A person in public may have no reasonable expectation of privacy at any given moment, but he certainly has a reasonable expectation that the totality of his movements will not be effortlessly tracked and analyzed by law enforcement without probable cause. Such tracking, as the federal appellate judge Douglas H. Ginsburg once ruled, impermissibly “reveals an intimate picture of the subject’s life that he expects no one to have — short perhaps of his wife.”
McCall says the only faces that should populate these facial recognition databases are those of known terrorists and convicted felons. Also that access to such databases be limited and monitored. Because:
We cannot leave it to law enforcement agencies to determine, behind closed doors, how these databases are used.
Related story from the Times last week describes development and trial testing of BOSS.
In a sign of how the use of such technologies can be developed for one use but then expanded to another, the BOSS research began as an effort to help the military detect potential suicide bombers and other terrorists overseas at “outdoor polling places in Afghanistan and Iraq,” among other sites, the documents show. But in 2010, the effort was transferred to the Department of Homeland Security to be developed for use instead by the police in the United States* * *
After a recent test of the system, the department recommended against deploying it until more improvements could be made. A department official said the contractor was “continuing to develop BOSS,” although there is no sign of when it may be done. But researchers on the project say they made progress, and independent specialists say it is virtually inevitable that someone will make the broader concept work as camera and computer power continue to improve."Electronic Warfare Associates." Feeling safer yet?
“I would say we’re at least five years off, but it all depends on what kind of goals they have in mind” for such a system, said Anil Jain, a specialist in computer vision and biometrics engineering at Michigan State University who was not involved in the BOSS project.
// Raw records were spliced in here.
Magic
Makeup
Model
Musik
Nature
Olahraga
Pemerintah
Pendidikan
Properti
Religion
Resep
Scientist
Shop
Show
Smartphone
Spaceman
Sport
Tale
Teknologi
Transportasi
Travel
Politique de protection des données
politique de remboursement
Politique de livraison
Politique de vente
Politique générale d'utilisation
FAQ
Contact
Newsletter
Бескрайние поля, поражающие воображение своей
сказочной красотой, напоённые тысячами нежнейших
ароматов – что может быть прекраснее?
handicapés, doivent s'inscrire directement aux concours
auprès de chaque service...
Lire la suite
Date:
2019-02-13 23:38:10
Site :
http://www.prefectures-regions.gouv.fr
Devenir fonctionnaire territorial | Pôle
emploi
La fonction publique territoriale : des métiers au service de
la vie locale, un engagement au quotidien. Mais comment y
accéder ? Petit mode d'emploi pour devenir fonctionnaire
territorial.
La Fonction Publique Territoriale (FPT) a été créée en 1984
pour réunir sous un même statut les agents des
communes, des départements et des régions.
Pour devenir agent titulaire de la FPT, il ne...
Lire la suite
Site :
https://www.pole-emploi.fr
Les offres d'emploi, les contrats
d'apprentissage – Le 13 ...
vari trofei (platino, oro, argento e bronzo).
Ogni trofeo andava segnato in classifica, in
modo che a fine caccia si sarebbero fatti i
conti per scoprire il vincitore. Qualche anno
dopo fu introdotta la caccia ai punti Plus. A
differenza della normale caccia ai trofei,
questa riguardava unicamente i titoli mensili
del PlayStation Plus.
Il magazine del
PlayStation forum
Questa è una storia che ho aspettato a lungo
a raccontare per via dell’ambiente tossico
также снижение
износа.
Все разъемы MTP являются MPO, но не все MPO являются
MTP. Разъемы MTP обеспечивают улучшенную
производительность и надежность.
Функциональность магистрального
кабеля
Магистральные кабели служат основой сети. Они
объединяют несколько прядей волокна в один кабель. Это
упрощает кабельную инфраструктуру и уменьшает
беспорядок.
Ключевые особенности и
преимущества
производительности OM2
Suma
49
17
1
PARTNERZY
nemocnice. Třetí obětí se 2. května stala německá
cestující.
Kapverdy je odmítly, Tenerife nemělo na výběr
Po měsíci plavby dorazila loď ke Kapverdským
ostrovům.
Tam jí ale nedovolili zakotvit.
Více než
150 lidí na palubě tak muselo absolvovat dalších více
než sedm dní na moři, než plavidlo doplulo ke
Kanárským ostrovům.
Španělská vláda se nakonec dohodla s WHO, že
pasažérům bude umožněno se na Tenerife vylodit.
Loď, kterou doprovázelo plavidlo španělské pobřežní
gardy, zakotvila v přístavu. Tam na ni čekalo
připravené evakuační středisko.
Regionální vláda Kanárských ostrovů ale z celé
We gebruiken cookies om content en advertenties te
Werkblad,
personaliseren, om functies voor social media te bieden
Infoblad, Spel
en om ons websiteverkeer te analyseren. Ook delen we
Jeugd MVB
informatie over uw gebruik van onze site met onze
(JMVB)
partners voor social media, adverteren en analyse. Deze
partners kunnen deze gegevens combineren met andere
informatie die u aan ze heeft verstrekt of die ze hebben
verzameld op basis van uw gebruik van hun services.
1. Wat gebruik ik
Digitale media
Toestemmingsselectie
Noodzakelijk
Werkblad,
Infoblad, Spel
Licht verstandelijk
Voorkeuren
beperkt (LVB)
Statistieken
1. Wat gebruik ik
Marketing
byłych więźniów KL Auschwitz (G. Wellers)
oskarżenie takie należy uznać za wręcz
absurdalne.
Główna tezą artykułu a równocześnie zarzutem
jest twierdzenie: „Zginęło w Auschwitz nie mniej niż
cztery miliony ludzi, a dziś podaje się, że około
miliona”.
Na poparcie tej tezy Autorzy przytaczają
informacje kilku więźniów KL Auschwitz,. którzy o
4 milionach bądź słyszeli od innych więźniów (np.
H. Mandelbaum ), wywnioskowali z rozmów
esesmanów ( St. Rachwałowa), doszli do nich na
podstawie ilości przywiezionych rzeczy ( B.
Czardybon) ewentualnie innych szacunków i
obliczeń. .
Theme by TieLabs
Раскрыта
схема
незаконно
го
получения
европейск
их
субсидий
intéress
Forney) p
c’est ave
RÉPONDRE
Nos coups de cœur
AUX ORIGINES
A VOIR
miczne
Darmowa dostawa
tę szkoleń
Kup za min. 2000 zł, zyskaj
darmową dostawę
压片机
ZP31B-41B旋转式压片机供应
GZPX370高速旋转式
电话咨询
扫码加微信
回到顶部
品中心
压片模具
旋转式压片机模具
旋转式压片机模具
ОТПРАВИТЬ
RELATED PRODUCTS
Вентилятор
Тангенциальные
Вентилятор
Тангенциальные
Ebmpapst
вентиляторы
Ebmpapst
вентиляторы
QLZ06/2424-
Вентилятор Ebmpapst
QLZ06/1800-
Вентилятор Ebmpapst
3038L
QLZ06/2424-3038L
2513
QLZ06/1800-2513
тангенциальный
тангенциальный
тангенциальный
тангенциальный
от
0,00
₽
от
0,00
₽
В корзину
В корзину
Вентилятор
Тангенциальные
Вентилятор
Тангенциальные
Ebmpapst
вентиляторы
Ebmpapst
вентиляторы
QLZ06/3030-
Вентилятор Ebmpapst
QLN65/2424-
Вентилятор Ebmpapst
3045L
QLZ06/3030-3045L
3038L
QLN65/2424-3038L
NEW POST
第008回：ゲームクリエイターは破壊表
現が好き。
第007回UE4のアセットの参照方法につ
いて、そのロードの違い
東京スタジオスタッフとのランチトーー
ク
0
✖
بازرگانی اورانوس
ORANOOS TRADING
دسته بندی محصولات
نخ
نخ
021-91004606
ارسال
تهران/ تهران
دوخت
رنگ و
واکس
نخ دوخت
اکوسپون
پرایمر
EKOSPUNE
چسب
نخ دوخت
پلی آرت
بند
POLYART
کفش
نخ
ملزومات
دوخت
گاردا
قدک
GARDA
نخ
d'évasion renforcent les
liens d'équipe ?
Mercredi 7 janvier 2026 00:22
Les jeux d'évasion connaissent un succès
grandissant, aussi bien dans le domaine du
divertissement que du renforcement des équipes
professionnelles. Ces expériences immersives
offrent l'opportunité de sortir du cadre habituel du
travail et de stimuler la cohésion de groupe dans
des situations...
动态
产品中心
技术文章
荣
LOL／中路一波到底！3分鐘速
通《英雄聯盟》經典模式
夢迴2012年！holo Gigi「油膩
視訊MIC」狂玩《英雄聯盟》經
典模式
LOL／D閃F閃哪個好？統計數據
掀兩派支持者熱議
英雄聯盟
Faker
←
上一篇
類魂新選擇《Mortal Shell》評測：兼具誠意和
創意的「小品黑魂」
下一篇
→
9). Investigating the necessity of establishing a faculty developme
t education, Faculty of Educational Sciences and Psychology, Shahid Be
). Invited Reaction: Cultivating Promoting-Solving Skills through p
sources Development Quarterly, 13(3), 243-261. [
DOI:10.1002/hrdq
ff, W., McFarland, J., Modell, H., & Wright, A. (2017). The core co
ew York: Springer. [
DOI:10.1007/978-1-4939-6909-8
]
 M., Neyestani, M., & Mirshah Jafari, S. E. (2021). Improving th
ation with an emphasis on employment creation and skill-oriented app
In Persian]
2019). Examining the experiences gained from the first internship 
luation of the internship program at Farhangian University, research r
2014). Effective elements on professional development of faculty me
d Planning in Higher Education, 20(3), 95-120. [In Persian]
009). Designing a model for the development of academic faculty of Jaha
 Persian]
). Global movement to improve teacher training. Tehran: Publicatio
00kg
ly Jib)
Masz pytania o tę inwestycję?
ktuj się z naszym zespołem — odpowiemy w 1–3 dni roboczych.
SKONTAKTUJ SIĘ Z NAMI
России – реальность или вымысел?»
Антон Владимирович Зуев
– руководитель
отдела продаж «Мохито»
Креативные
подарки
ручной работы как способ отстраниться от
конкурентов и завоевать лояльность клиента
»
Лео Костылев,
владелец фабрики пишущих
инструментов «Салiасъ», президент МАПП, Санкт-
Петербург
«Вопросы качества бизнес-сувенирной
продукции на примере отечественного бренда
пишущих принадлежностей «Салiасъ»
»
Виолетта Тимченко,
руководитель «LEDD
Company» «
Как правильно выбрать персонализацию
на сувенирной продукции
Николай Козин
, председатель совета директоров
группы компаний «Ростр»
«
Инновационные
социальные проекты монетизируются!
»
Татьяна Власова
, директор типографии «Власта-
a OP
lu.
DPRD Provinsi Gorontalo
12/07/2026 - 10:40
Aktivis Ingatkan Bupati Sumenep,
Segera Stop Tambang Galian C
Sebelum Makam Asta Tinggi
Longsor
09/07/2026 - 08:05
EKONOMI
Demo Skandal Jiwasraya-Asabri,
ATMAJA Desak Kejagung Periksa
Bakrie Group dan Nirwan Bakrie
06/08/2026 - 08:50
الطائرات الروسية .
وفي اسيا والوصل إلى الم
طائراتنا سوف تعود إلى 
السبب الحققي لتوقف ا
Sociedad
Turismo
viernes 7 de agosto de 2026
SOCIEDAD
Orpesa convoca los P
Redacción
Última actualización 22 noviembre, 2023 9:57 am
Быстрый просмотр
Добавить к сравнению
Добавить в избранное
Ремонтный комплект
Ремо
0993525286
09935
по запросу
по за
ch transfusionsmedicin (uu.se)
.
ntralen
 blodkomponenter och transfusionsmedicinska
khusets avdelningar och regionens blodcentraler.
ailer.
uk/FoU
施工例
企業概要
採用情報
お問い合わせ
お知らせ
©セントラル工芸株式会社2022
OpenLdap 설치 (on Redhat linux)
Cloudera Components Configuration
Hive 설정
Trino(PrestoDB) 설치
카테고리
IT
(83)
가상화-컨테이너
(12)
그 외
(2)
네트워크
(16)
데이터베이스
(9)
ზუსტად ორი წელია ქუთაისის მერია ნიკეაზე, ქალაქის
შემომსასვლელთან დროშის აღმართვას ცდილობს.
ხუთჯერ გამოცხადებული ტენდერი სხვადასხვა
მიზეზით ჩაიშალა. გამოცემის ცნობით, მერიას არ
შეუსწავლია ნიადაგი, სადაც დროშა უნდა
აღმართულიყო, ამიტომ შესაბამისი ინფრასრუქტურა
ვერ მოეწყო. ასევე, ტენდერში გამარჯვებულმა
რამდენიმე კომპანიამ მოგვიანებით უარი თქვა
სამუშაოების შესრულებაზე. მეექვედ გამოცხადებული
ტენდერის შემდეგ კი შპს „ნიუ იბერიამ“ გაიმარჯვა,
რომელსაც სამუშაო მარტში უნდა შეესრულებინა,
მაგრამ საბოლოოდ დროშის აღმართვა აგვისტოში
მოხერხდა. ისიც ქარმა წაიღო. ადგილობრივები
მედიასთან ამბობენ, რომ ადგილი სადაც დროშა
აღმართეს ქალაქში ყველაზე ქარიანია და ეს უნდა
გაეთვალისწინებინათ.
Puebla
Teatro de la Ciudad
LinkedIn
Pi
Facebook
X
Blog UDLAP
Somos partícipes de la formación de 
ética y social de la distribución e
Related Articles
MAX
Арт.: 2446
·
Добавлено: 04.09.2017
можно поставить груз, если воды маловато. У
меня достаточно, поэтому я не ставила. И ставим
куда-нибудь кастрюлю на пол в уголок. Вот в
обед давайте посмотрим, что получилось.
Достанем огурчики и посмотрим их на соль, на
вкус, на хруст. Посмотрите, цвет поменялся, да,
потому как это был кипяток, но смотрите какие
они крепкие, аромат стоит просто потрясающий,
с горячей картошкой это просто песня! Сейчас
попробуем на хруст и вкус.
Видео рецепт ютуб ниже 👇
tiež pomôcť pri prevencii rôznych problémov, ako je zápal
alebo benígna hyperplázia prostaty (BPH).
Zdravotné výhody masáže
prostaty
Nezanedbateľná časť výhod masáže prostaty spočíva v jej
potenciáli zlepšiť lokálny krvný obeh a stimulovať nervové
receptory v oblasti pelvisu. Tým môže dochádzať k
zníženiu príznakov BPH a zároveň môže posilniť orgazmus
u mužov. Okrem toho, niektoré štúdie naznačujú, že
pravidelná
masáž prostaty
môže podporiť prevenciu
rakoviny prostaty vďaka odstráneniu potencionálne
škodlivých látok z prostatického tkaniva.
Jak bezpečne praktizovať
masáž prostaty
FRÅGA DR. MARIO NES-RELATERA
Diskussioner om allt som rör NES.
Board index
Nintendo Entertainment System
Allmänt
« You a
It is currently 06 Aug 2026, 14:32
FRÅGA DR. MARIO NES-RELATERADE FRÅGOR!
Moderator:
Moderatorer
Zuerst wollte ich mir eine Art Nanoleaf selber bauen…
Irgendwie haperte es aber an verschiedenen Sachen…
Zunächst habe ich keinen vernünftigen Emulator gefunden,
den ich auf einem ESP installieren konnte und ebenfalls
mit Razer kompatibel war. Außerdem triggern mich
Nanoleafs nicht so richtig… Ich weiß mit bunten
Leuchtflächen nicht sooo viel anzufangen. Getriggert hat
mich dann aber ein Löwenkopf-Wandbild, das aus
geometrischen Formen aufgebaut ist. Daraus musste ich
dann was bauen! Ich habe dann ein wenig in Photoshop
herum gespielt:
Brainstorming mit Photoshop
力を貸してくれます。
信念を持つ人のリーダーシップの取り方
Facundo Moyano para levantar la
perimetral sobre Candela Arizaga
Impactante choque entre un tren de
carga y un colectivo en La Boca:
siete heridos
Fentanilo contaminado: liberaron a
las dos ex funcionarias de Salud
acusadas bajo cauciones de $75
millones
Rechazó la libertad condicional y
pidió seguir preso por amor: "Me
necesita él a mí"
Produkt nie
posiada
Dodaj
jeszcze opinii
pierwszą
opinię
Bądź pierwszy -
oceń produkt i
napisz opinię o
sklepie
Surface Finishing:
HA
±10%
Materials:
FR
The effort to build the BOSS system involved a two-year, $5.2 million federal contract given to Electronic Warfare Associates, a Washington-area military contractor with a branch office in Kentucky. The company has been working with the laboratory of Aly Farag, a University of Louisville computer vision specialist, and the contract was steered to the firm by an earmark request in a 2010 appropriations bill by Senator Mitch McConnell of Kentucky, the Republican leader.